Asked June 23, 2019, 6:13 AM EDT

What is the consistency of the eggs of pantry moths? Are they hard , soft, sticky? In using a vacuum hose to clean cupboard shelves and crevices will the eggs get stuck on the interior side of the hose? If that's the case won't they just develop into larvae in the vacuum and continue through their life cycle? If, in fact, they are a hard substance then the advice to dispose of the bag after vacuuming makes sense. Also, I read a suggestion by someone that sprinkling some moth crystals on the floor and then vacuuming them would kill any eggs or larvae inside the bag. Would that be fact or fiction or something in between?

Cuyahoga County Ohio insect issues moths

3 Responses

The most common pantry moth is the Indianmeal moth. They are not easy to manage, but with persistence, one can reduce and eliminate their populations. The eggs of the Indianmeal moth are tiny and would be difficult to see with the unaided eye. They usually lay their eggs directly on the food resource or packaging with the food resource inside that the caterpillars will feed on. Their eggs would not typically be laid randomly on surfaces. In our recommendations for managing the Indianmeal moth, vacuuming is to remove spilled food that could be attractive to the moth. The likelihood that the eggs or larvae would be developing in the vacuum cleaner bag is extremely low. Sucking up moth ball crystals in the vacuum is unnecessary and of no value.

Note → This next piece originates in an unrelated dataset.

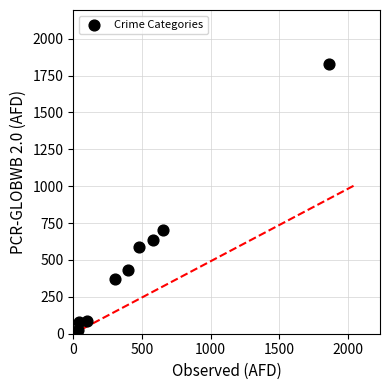

What Y value in the scatter plot is closest to 926?

706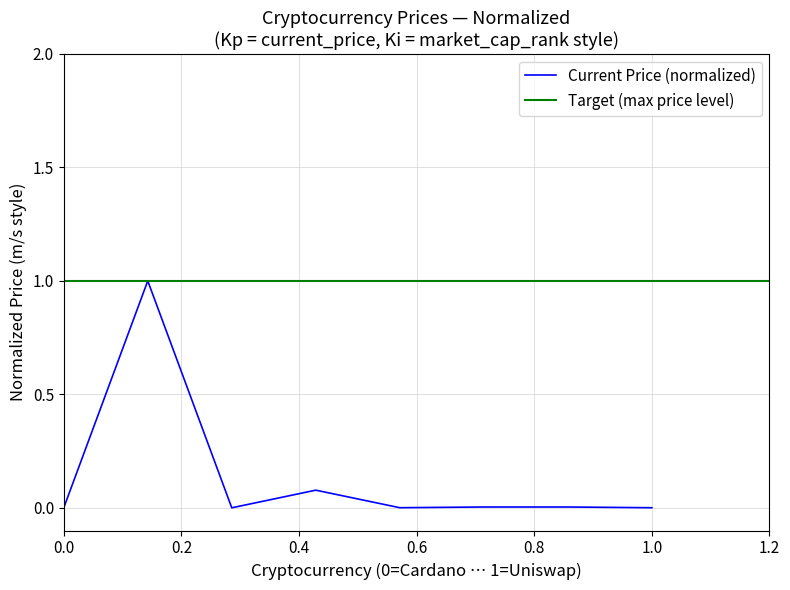

Which category has the highest value across all series?

Bitcoin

Here is a link to a thorough fact sheet on Indianmeal moth:

Thank you for your response. I continue to catch moths - average 2 - 4 per day (or rather night as that seems to be when they fly about). Some of them seem rather small which makes me wonder if they are immature. I am enclosing a link to a site which addresses the issue of flying moths but no larvae which is what I am dealing with. I have no food items in the pantry where I believe the problem originated and there has been nothing there since the end of February. In that time I have seen only three larvae and one of them was dead. Before I spend any more money I would like to inquire as to the validity of the statements in this article which I have attached. The company is, after all, out to make money and I have no idea what kind of credentials they have with which to support their claims. Thank you in advance for your response.

I personally would not resort to automatic insecticide dispensers in a home. If this were a warehouse or store, yes, but not a home. Infestations can take up to 2 years to be completely eliminated. The main key is to find what they are utilizing for food and eliminating the food source. If you have not found the food source, it is going to be a continuous problem.

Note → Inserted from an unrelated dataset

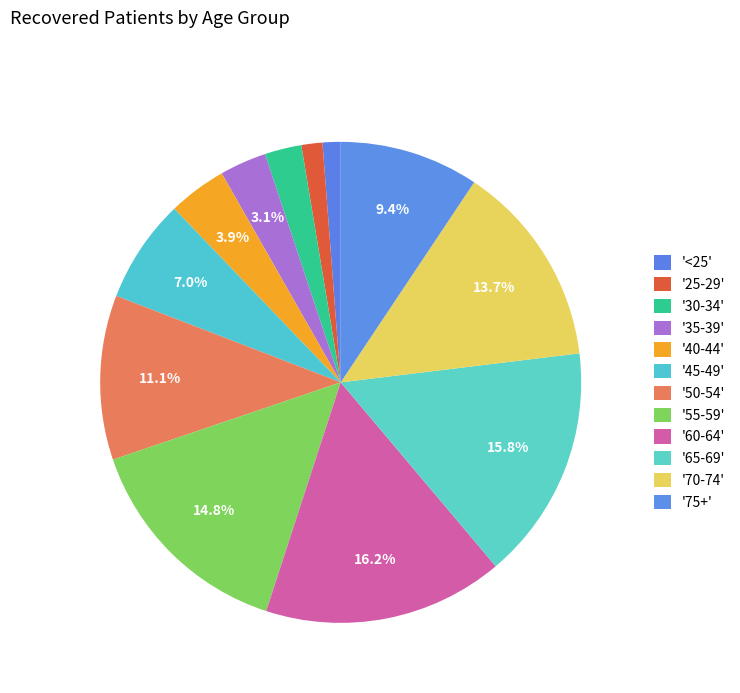

Which slice is the largest?

60-64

Once a moth becomes a moth, it does not change again (i.e. little moths do not grow into bigger moths). You may need to take samples to your local extension office to verify identifications.

Pheromones can draw insects from relatively long distances, however, most of our pheromone based traps and pheromones (usually sex pheromones) only attract males. Thus, one would not be concerned about pulling additional moths in with the pheromone, because males don't lay eggs.

Your main course of actions should be:

1. Verify identification.

2. Find and eliminate food source.

3. Protect any new food from potential infestation (store in heavy seal tight plastic contains or place in freezer).

4. Eliminate individuals when you find them.